Department of Research and Development, VUNO, Seoul, Republic of Korea.
Department of Anesthesiology and Pain Medicine, Yonsei University College of Medicine, Seoul, Republic of Korea.
Crit Care Med. 2024 Mar 1;52(3):e110-e120. doi: 10.1097/CCM.0000000000006137. Epub 2023 Dec 20.
The limitations of current early warning scores have prompted the development of deep learning-based systems, such as deep learning-based cardiac arrest risk management systems (DeepCARS). Unfortunately, in South Korea, only two institutions operate 24-hour Rapid Response System (RRS), whereas most hospitals have part-time or no RRS coverage at all. This study validated the predictive performance of DeepCARS during RRS operation and nonoperation periods and explored its potential beyond RRS operating hours.
Retrospective cohort study.
In this 1-year retrospective study conducted at Yonsei University Health System Severance Hospital in South Korea, DeepCARS was compared with conventional early warning systems for predicting in-hospital cardiac arrest (IHCA). The study focused on adult patients admitted to the general ward, with the primary outcome being IHCA-prediction performance within 24 hours of the alarm.
We analyzed the data records of adult patients admitted to a general ward from September 1, 2019, to August 31, 2020.
None.
Performance evaluation was conducted separately for the operational and nonoperational periods of the RRS, using the area under the receiver operating characteristic curve (AUROC) as the metric. DeepCARS demonstrated a superior AUROC as compared with the Modified Early Warning Score (MEWS) and the National Early Warning Score (NEWS), both during RRS operating and nonoperating hours. Although the MEWS and NEWS exhibited varying performance across the two periods, DeepCARS showed consistent performance.

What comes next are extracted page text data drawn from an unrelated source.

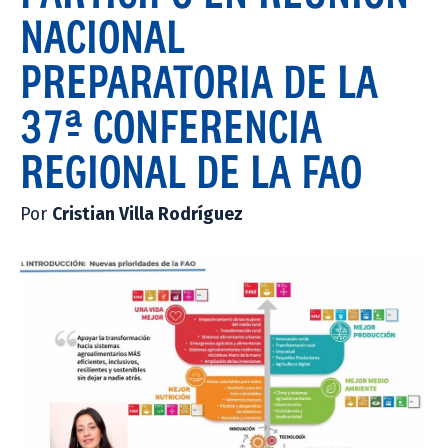
NACIONAL
PREPARATORIA DE LA
37ª CONFERENCIA
REGIONAL DE LA FAO
Por
Cristian Villa Rodríguez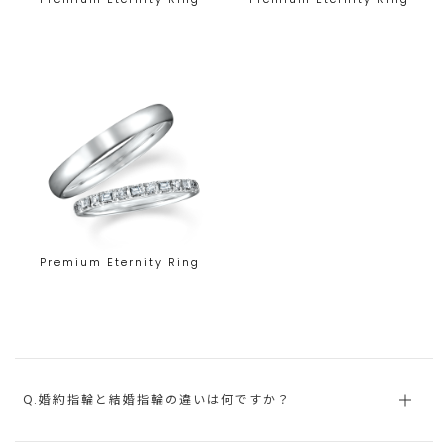
Premium Eternity Ring
Q.婚約指輪と結婚指輪の違いは何ですか？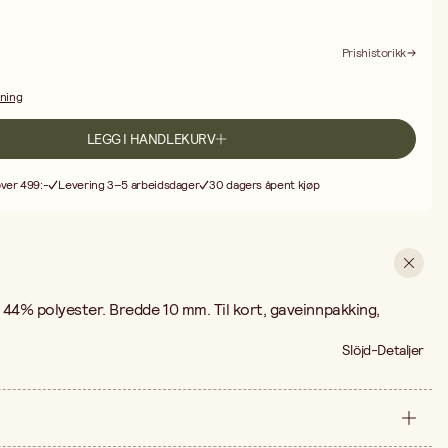
Prishistorikk
dning
LEGG I HANDLEKURV
over 499:-
Levering 3–5 arbeidsdager
30 dagers åpent kjøp
 44% polyester. Bredde 10 mm. Til kort, gaveinnpakking,
Slöjd-Detaljer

The accuracy and efficiency for predicting IHCA of DeepCARS were superior to that of conventional methods, regardless of whether the RRS was in operation. These findings emphasize that DeepCARS is an effective screening tool suitable for hospitals with full-time RRS, part-time RRS, and even those without any RRS.
当前的早期预警评分存在局限性,这促使开发了基于深度学习的系统,例如基于深度学习的心脏骤停风险管理系统(DeepCARS)。不幸的是,在韩国,只有两家机构运营 24 小时快速反应系统(RRS),而大多数医院根本没有或只有兼职的 RRS 覆盖。本研究验证了 DeepCARS 在 RRS 运行和非运行期间的预测性能,并探讨了其在 RRS 运行时间之外的潜在应用。
回顾性队列研究。
在这项为期 1 年的回顾性研究中,研究对象为韩国延世大学健康系统塞弗伦斯医院的成年普通病房住院患者,将 DeepCARS 与传统的早期预警系统进行比较,以预测住院期间心脏骤停(IHCA)。研究重点是普通病房入院的成年患者,主要结局是在报警后 24 小时内预测 IHCA 的性能。
我们分析了 2019 年 9 月 1 日至 2020 年 8 月 31 日期间入住普通病房的成年患者的数据记录。
无。
使用接受者操作特征曲线下面积(AUROC)作为指标,分别在 RRS 运行和非运行期间对 DeepCARS 的性能进行评估。与改良早期预警评分(MEWS)和国家早期预警评分(NEWS)相比,DeepCARS 在 RRS 运行和非运行期间均具有更高的 AUROC。尽管 MEWS 和 NEWS 在这两个时期的性能有所不同,但 DeepCARS 的性能保持一致。
无论 RRS 是否运行,DeepCARS 预测 IHCA 的准确性和效率均优于传统方法。这些发现强调,DeepCARS 是一种有效的筛选工具,适用于全职 RRS、兼职 RRS 甚至没有任何 RRS 的医院。